Listed entries Block Start
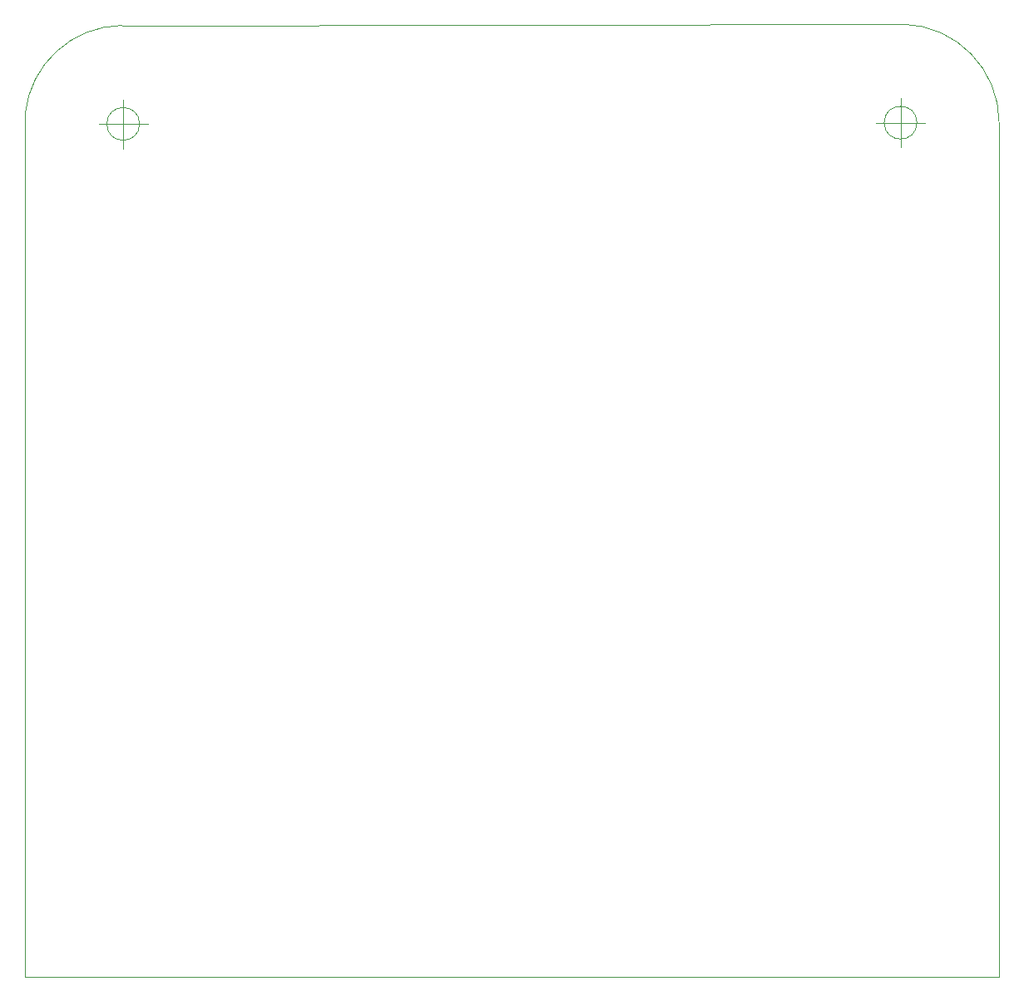
<source format=gbr>
G04 #@! TF.GenerationSoftware,KiCad,Pcbnew,(5.1.5-0-10_14)*
G04 #@! TF.CreationDate,2021-04-18T14:00:12+10:00*
G04 #@! TF.ProjectId,OH - Misc Lights,4f48202d-204d-4697-9363-204c69676874,rev?*
G04 #@! TF.SameCoordinates,Original*
G04 #@! TF.FileFunction,Profile,NP*
%FSLAX46Y46*%
G04 Gerber Fmt 4.6, Leading zero omitted, Abs format (unit mm)*
G04 Created by KiCad (PCBNEW (5.1.5-0-10_14)) date 2021-04-18 14:00:12*
%MOMM*%
%LPD*%
G04 APERTURE LIST*
%ADD10C,0.050000*%
G04 APERTURE END LIST*
D10*
X234695919Y-33023214D02*
G75*
G02X244475000Y-43053000I-253919J-10029786D01*
G01*
X236108666Y-43053000D02*
G75*
G03X236108666Y-43053000I-1666666J0D01*
G01*
X231942000Y-43053000D02*
X236942000Y-43053000D01*
X234442000Y-40553000D02*
X234442000Y-45553000D01*
X145339559Y-42156261D02*
G75*
G02X155194001Y-33147001I9981441J-1023739D01*
G01*
X156987666Y-43180000D02*
G75*
G03X156987666Y-43180000I-1666666J0D01*
G01*
X152821000Y-43180000D02*
X157821000Y-43180000D01*
X155321000Y-40680000D02*
X155321000Y-45680000D01*
X145288000Y-130048000D02*
X145339559Y-42156262D01*
X244475000Y-130048000D02*
X145288000Y-130048000D01*
X244475000Y-43053000D02*
X244475000Y-130048000D01*
X155194000Y-33147000D02*
X234696000Y-33020000D01*
M02*

</source>
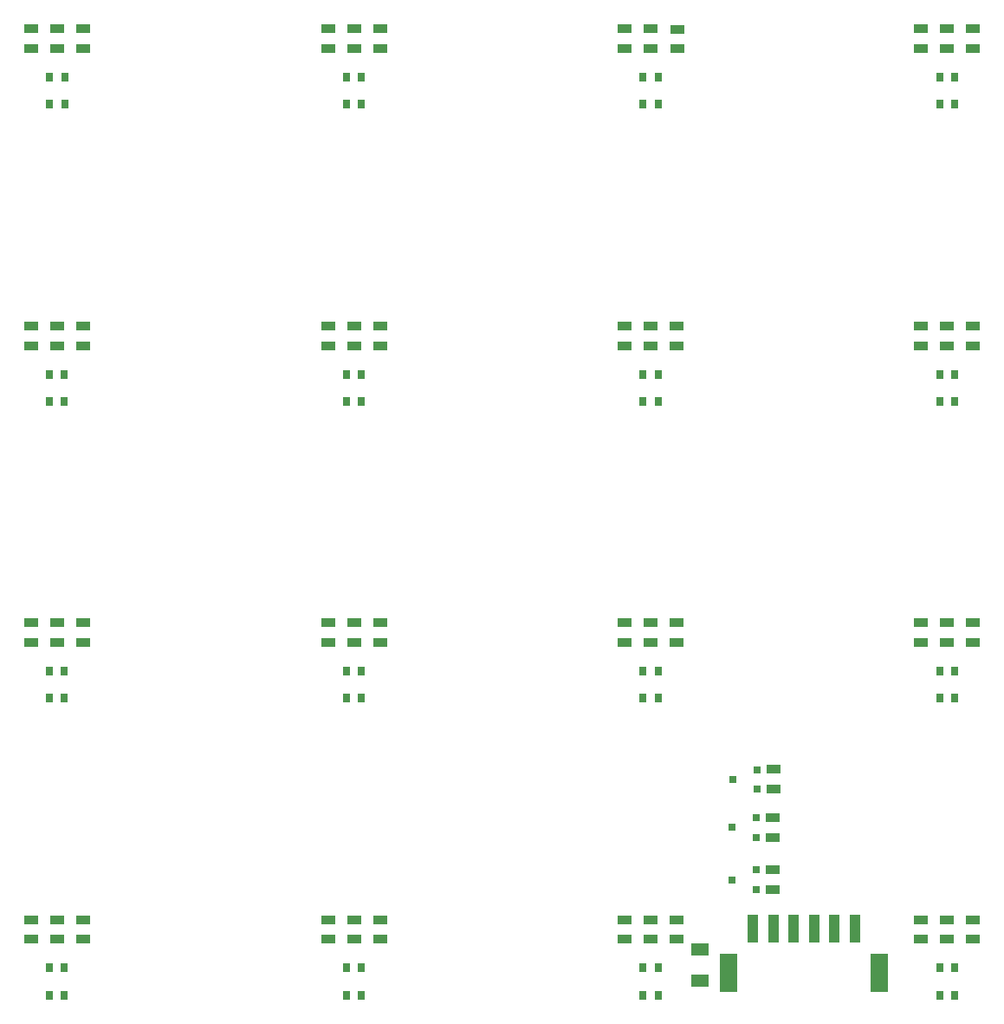
<source format=gtp>
G04*
G04 #@! TF.GenerationSoftware,Altium Limited,Altium Designer,19.1.7 (138)*
G04*
G04 Layer_Color=8421504*
%FSAX25Y25*%
%MOIN*%
G70*
G01*
G75*
%ADD15R,0.03937X0.10630*%
%ADD16R,0.07087X0.14961*%
%ADD17R,0.02756X0.03386*%
%ADD18R,0.05433X0.03622*%
%ADD19R,0.03150X0.03150*%
%ADD20R,0.06500X0.04500*%
D15*
X0291339Y0034154D02*
D03*
X0299213D02*
D03*
X0307087D02*
D03*
X0330709D02*
D03*
X0322835D02*
D03*
X0314961D02*
D03*
D16*
X0339961Y0017028D02*
D03*
X0282087D02*
D03*
D17*
X0369095Y0018838D02*
D03*
X0363288D02*
D03*
X0369095Y0008405D02*
D03*
X0363288D02*
D03*
X0254922Y0018838D02*
D03*
X0249115D02*
D03*
X0254922Y0008405D02*
D03*
X0249115D02*
D03*
X0140749Y0018838D02*
D03*
X0134942D02*
D03*
X0140749Y0008405D02*
D03*
X0134942D02*
D03*
X0026526Y0018838D02*
D03*
X0020719D02*
D03*
X0026526Y0008405D02*
D03*
X0020719D02*
D03*
X0369095Y0132962D02*
D03*
X0363288D02*
D03*
X0369095Y0122529D02*
D03*
X0363288D02*
D03*
X0254922Y0132962D02*
D03*
X0249115D02*
D03*
X0254922Y0122529D02*
D03*
X0249115D02*
D03*
X0140749Y0132962D02*
D03*
X0134942D02*
D03*
X0140749Y0122529D02*
D03*
X0134942D02*
D03*
X0026526Y0132962D02*
D03*
X0020719D02*
D03*
X0026526Y0122529D02*
D03*
X0020719D02*
D03*
X0369095Y0247135D02*
D03*
X0363288D02*
D03*
X0369095Y0236702D02*
D03*
X0363288D02*
D03*
X0254922Y0247135D02*
D03*
X0249115D02*
D03*
X0254922Y0236702D02*
D03*
X0249115D02*
D03*
X0140749Y0247135D02*
D03*
X0134942D02*
D03*
X0140749Y0236702D02*
D03*
X0134942D02*
D03*
X0026526Y0247135D02*
D03*
X0020719D02*
D03*
X0026526Y0236702D02*
D03*
X0020719D02*
D03*
X0369095Y0361309D02*
D03*
X0363288D02*
D03*
X0369095Y0350876D02*
D03*
X0363288D02*
D03*
X0254922Y0361309D02*
D03*
X0249115D02*
D03*
X0254922Y0350876D02*
D03*
X0249115D02*
D03*
X0140749Y0361309D02*
D03*
X0134942D02*
D03*
X0140749Y0350876D02*
D03*
X0134942D02*
D03*
X0026576Y0361309D02*
D03*
X0020768D02*
D03*
X0026576Y0350876D02*
D03*
X0020768D02*
D03*
D18*
X0252200Y0151505D02*
D03*
Y0143986D02*
D03*
X0299347Y0095177D02*
D03*
Y0087657D02*
D03*
X0299065Y0076667D02*
D03*
Y0069147D02*
D03*
X0299110Y0056515D02*
D03*
Y0048996D02*
D03*
X0376192Y0037382D02*
D03*
Y0029862D02*
D03*
X0366192D02*
D03*
Y0037382D02*
D03*
X0356192D02*
D03*
Y0029862D02*
D03*
X0262131Y0037382D02*
D03*
Y0029862D02*
D03*
X0252131D02*
D03*
Y0037382D02*
D03*
X0242131D02*
D03*
Y0029862D02*
D03*
X0147958Y0037382D02*
D03*
Y0029862D02*
D03*
X0137958D02*
D03*
Y0037382D02*
D03*
X0127957D02*
D03*
Y0029862D02*
D03*
X0033622Y0037382D02*
D03*
Y0029862D02*
D03*
X0023622D02*
D03*
Y0037382D02*
D03*
X0013622D02*
D03*
Y0029862D02*
D03*
X0376192Y0151505D02*
D03*
Y0143986D02*
D03*
X0366192D02*
D03*
Y0151505D02*
D03*
X0356192D02*
D03*
Y0143986D02*
D03*
X0262131Y0151505D02*
D03*
Y0143986D02*
D03*
X0242131Y0151505D02*
D03*
Y0143986D02*
D03*
X0147958Y0151505D02*
D03*
Y0143986D02*
D03*
X0137958D02*
D03*
Y0151505D02*
D03*
X0127957D02*
D03*
Y0143986D02*
D03*
X0013622Y0151505D02*
D03*
Y0143986D02*
D03*
X0023622D02*
D03*
Y0151505D02*
D03*
X0033622D02*
D03*
Y0143986D02*
D03*
X0376192Y0265679D02*
D03*
Y0258159D02*
D03*
X0366192D02*
D03*
Y0265679D02*
D03*
X0356192D02*
D03*
Y0258159D02*
D03*
X0262131Y0265679D02*
D03*
Y0258159D02*
D03*
X0252131D02*
D03*
Y0265679D02*
D03*
X0242131D02*
D03*
Y0258159D02*
D03*
X0147958Y0265679D02*
D03*
Y0258159D02*
D03*
X0137958D02*
D03*
Y0265679D02*
D03*
X0127957D02*
D03*
Y0258159D02*
D03*
X0033622Y0265679D02*
D03*
Y0258159D02*
D03*
X0013622Y0265679D02*
D03*
Y0258159D02*
D03*
X0023622D02*
D03*
Y0265679D02*
D03*
X0376192Y0379852D02*
D03*
Y0372332D02*
D03*
X0366192D02*
D03*
Y0379852D02*
D03*
X0356192D02*
D03*
Y0372332D02*
D03*
X0262205Y0379744D02*
D03*
Y0372224D02*
D03*
X0252131Y0372332D02*
D03*
Y0379852D02*
D03*
X0242131D02*
D03*
Y0372332D02*
D03*
X0147958Y0379852D02*
D03*
Y0372332D02*
D03*
X0137958D02*
D03*
Y0379852D02*
D03*
X0127957D02*
D03*
Y0372332D02*
D03*
X0033622Y0379852D02*
D03*
Y0372332D02*
D03*
X0023622D02*
D03*
Y0379852D02*
D03*
X0013622D02*
D03*
Y0372332D02*
D03*
D19*
X0292835Y0049041D02*
D03*
Y0056522D02*
D03*
X0283386Y0052781D02*
D03*
X0292868Y0069153D02*
D03*
Y0076634D02*
D03*
X0283420Y0072894D02*
D03*
X0293150Y0087624D02*
D03*
Y0095105D02*
D03*
X0283701Y0091364D02*
D03*
D20*
X0270900Y0026050D02*
D03*
Y0013950D02*
D03*
M02*

</source>
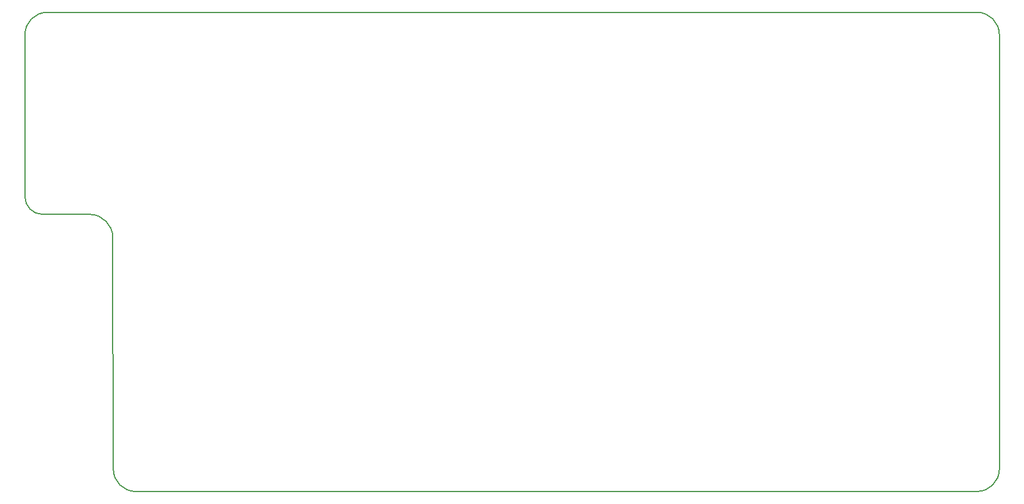
<source format=gm1>
%TF.GenerationSoftware,KiCad,Pcbnew,5.99.0-unknown-47cb7f53fd~143~ubuntu20.04.1*%
%TF.CreationDate,2021-11-23T21:24:54-08:00*%
%TF.ProjectId,acorn-odrive-interface,61636f72-6e2d-46f6-9472-6976652d696e,rev?*%
%TF.SameCoordinates,Original*%
%TF.FileFunction,Profile,NP*%
%FSLAX46Y46*%
G04 Gerber Fmt 4.6, Leading zero omitted, Abs format (unit mm)*
G04 Created by KiCad (PCBNEW 5.99.0-unknown-47cb7f53fd~143~ubuntu20.04.1) date 2021-11-23 21:24:54*
%MOMM*%
%LPD*%
G01*
G04 APERTURE LIST*
%TA.AperFunction,Profile*%
%ADD10C,0.150000*%
%TD*%
G04 APERTURE END LIST*
D10*
X79000000Y-70675000D02*
X79004936Y-93750000D01*
X217500000Y-132495064D02*
X217500000Y-70675000D01*
X214325000Y-67500000D02*
X82175000Y-67500000D01*
X94745064Y-135675000D02*
X214325000Y-135670064D01*
X91500000Y-99500000D02*
G75*
G03*
X88254936Y-96250000I-3317368J-67262D01*
G01*
X88254936Y-96250000D02*
X81504936Y-96250000D01*
X91570064Y-132500000D02*
G75*
G03*
X94745064Y-135675000I3175000J0D01*
G01*
X82175000Y-67500000D02*
G75*
G03*
X79000000Y-70675000I0J-3175000D01*
G01*
X91570064Y-132500000D02*
X91500000Y-99500000D01*
X214325000Y-135670064D02*
G75*
G03*
X217500000Y-132495064I0J3175000D01*
G01*
X217500000Y-70675000D02*
G75*
G03*
X214325000Y-67500000I-3175000J0D01*
G01*
X79004936Y-93750000D02*
G75*
G03*
X81504936Y-96250000I2500000J0D01*
G01*
M02*

</source>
Listed entries Block End
The output should be exactly the lines above from the line containing "G04 #@! TF.FileFunction,Profile,NP*" to the line containing "X145288000Y-130048000D01*", inclusive, with no other lines.

G04 #@! TF.FileFunction,Profile,NP*
%FSLAX46Y46*%
G04 Gerber Fmt 4.6, Leading zero omitted, Abs format (unit mm)*
G04 Created by KiCad (PCBNEW (5.1.5-0-10_14)) date 2021-04-18 14:00:12*
%MOMM*%
%LPD*%
G04 APERTURE LIST*
%ADD10C,0.050000*%
G04 APERTURE END LIST*
D10*
X234695919Y-33023214D02*
G75*
G02X244475000Y-43053000I-253919J-10029786D01*
G01*
X236108666Y-43053000D02*
G75*
G03X236108666Y-43053000I-1666666J0D01*
G01*
X231942000Y-43053000D02*
X236942000Y-43053000D01*
X234442000Y-40553000D02*
X234442000Y-45553000D01*
X145339559Y-42156261D02*
G75*
G02X155194001Y-33147001I9981441J-1023739D01*
G01*
X156987666Y-43180000D02*
G75*
G03X156987666Y-43180000I-1666666J0D01*
G01*
X152821000Y-43180000D02*
X157821000Y-43180000D01*
X155321000Y-40680000D02*
X155321000Y-45680000D01*
X145288000Y-130048000D02*
X145339559Y-42156262D01*
X244475000Y-130048000D02*
X145288000Y-130048000D01*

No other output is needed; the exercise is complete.